After the deputies later discovered her true identity, they tracked her to down at another home.
The deputies received permission to search the home from the homeowner and discovered that Peters had locked herself in the bathroom, according to WKYT.
Once the female deputy was able to gain entry into the bathroom, Peters attempted to resist arrest by positioning herself on the toilet and then she "intentionally released her bowels in an upward motion and with purposeful direction," according to the arrest citation.
The human waste landed on the deputy's "face, arms and legs," according to the Lexington Herald-Leader.
Stotts told Oxygen.com during his 24 years in law enforcement, he had never seen anything like that happen before.
Despite her attempt to evade arrest, Peters was still taken into custody.

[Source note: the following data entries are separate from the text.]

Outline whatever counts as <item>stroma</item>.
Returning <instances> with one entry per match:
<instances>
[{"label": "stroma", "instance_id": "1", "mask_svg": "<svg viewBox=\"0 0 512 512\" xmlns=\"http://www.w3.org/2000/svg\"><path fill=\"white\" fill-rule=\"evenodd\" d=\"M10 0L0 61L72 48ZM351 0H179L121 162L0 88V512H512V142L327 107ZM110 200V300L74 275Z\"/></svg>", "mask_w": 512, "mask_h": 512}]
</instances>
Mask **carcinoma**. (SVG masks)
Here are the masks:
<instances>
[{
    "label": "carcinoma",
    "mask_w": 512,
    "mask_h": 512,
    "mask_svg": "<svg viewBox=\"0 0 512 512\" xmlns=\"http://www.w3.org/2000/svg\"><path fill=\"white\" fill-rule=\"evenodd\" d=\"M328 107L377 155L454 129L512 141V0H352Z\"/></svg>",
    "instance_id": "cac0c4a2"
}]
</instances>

In addition to the charges she was already facing, she's now been booked on charges of resisting arrest and third-degree assault after the bathroom stunt. She is also facing charges of identity theft, giving officers false information, and the auto theft charge that resulted in the initial warrant for her arrest.
Peters was booked at 2:37 a.m. on Saturday morning and still remains in the Kentucky jail, according to jail records from the Madison County Detention Center.
While Peters' alleged crime was all too real for the deputy involved, it comes at a time when fictitious fecal crimes are making headlines as well. The second season of Netflix's true-crime spoof "American Vandal," which was released Friday, centers on the poop-related misdeeds of the mysterious "Turd Burglar."